Melanie proved to be different than her fellow
female family members: for such a young girl she knew very well what to do and
what not to do and how to do the things she wanted for herself. After all, she
was only sixteen and about to step out of school. Suzanne had already spoken
with her sister about Melanie’s education but Amelia had assured her that there
was more than enough money for that. The girl was the daughter of a very rich
man that wanted nothing to do with them and paid handsomely every month in order
to keep them away. And it worked perfectly for all of them so there was more
than enough money to pay for her nurse education.
Suzanne often liked to go out with her, shop
around or to the movies. They were both lonely girls, no real friends around
and Amelia had never grown fond of her own daughter, always seeing her as only
her source of money. It was true and obvious that Melanie felt much more at
home with Suzanne than with her own mother. They had fun together and they both
learned a lot about each other in only the first few months of living together.
They would share magazines and talk about boys, and fashion, and the future.
And they both loved to finally have someone to hear them.
Suzanne’s
life as a young woman had been exactly the same, if not worst. She had very few
friends because she wanted so much more from life. She was not happy with the
crumbs she received from both her family and her present, she had always wanted
more. She left home after refusing her father’s orders to study in order to be
secretary. He thought there were roles and jobs for women and other for men and
that she had nothing to do in a hospital, even if most nurses were actually
women.
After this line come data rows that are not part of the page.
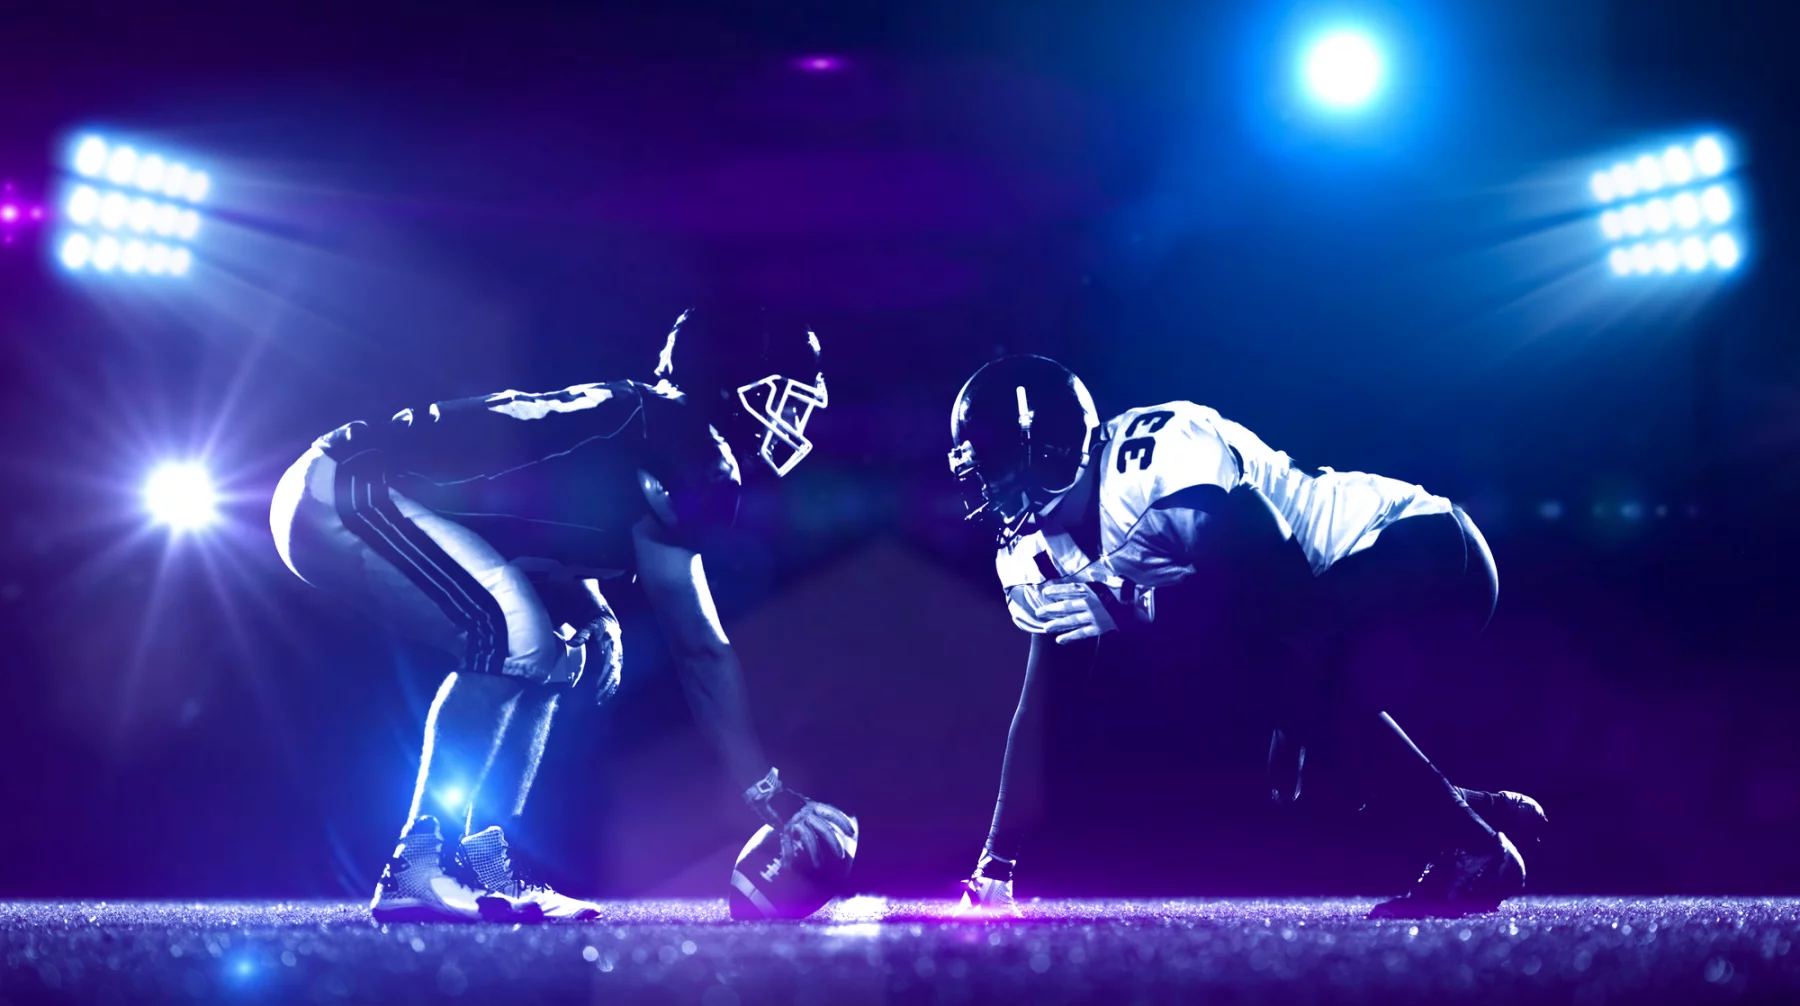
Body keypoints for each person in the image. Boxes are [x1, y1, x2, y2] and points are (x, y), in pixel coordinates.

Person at [269, 307, 856, 922]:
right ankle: (418, 864)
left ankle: (484, 865)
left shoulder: (649, 425)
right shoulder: (689, 448)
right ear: (736, 388)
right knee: (509, 634)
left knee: (555, 654)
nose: (795, 426)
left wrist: (593, 608)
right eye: (787, 403)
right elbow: (699, 647)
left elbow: (533, 505)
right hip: (347, 485)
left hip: (363, 488)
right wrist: (764, 789)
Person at [946, 354, 1546, 918]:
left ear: (1050, 447)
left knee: (1268, 676)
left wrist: (1140, 607)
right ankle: (1462, 813)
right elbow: (1041, 710)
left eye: (996, 466)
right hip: (1322, 619)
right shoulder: (1034, 555)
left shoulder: (1150, 460)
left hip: (1422, 550)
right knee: (1289, 779)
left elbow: (1274, 582)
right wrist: (998, 860)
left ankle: (1478, 850)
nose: (989, 490)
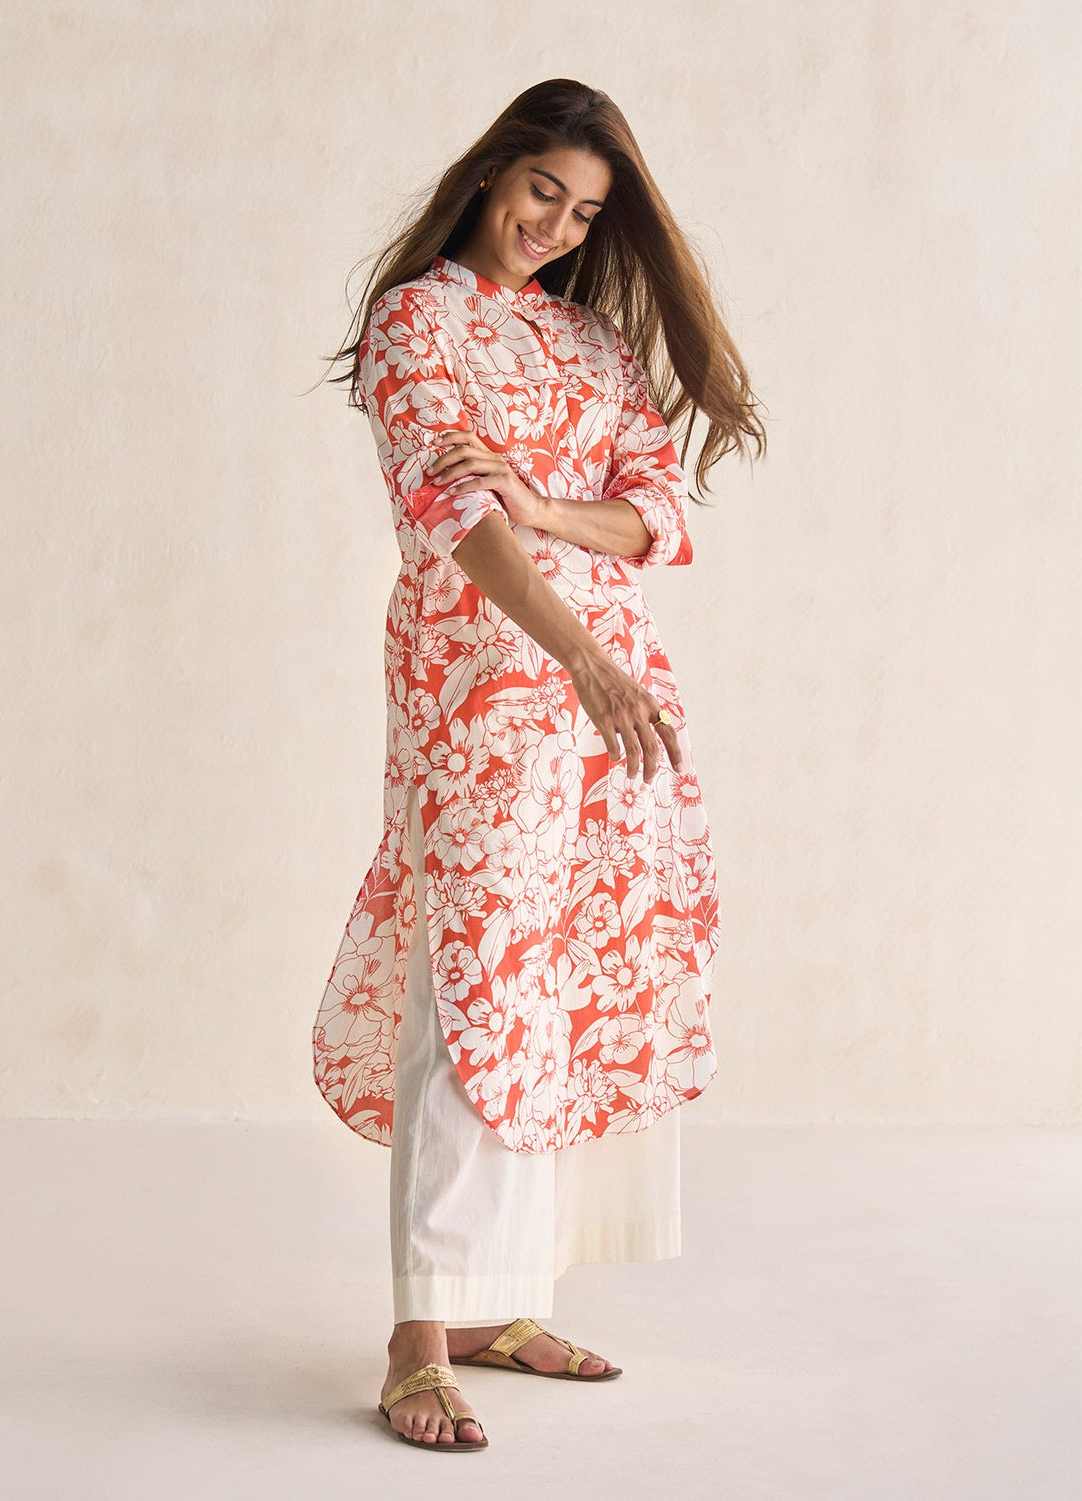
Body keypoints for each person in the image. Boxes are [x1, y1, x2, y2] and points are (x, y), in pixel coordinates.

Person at [311, 78, 766, 1451]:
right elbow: (455, 517)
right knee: (469, 989)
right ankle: (418, 1334)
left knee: (562, 987)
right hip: (488, 692)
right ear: (491, 173)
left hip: (615, 707)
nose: (555, 227)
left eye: (584, 212)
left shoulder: (590, 340)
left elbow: (655, 513)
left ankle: (498, 1305)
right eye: (541, 192)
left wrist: (546, 503)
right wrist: (575, 650)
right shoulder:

He said he knew that she wanted to become a doctor and he didn’t agreed.
So she left and never went back.
Years later, she attended her father’s funeral
and her mother refused to speak to her. After ten years, she still wasn’t
speaking to her as if it had been her that had been harsh to her daughter. But
that was the way it was. She was one of those women that live for the man they
marry and in that moment, she was lost. She nothing and she felt empty and
alone. It would take a few more years for her to become closer to her daughters
and when she finally did, death came for her too. Now, it was only Suzanne and
Amelia and even if they didn’t agreed on their life choices, they called each
other every so often to ask how the other was doing and if they could be of any
help.
When she finished eating, Suzanne grabbed a
metal box and organized what was inside. Melanie, who hadn’t finished eating,
stared at her, looking all the types of cards she had inside, the cigarettes,
the guides of how to read the cups of tea and coffee and also the hands. She
had everything in that little box and then Melanie realized her aunt’s life was
all inside that small object. It all summed up to that.
- - Aunt?
- - Yeah?
- - Are you ever sorry?
Suzanne looked at her, confused.
- - What do you mean?
- - With people that come here.
- - hat should I feel sorry?
- - You’re not a real seer. You lie to
them.
The woman was frozen right there on her chair.
She had never discussed her business with anyone but Melanie was the person he
loved most and she knew they had to talk about it. So she just answered that
was the way she had found to feel she was receiving what she deserved from
life. The girl then asked if she didn’t feel bad to tell lies to every person
that entered the store. Suzanne took one of her niece’s hands and held it. She
then looked at her in he eye and told her that people chose to believe what she
said and that that was their decision. She knew she was lying to them and she
knew it was wrong but her way of living was honest as she was true to herself.
Then she took everything out of the box and showed the bottom to Melanie.
There were two transparent bags and both had
money inside. Then Suzanne told her she was saving for both of them, so they
could live better and she could put up another kind of store, something better
and that she could be proud of. The girl smiled and right then a bell rang. It
was the next costumer. Suzanne straightened her shawl and went down to her
smoky, cinnamon scented room as Melanie followed her in order to get the door.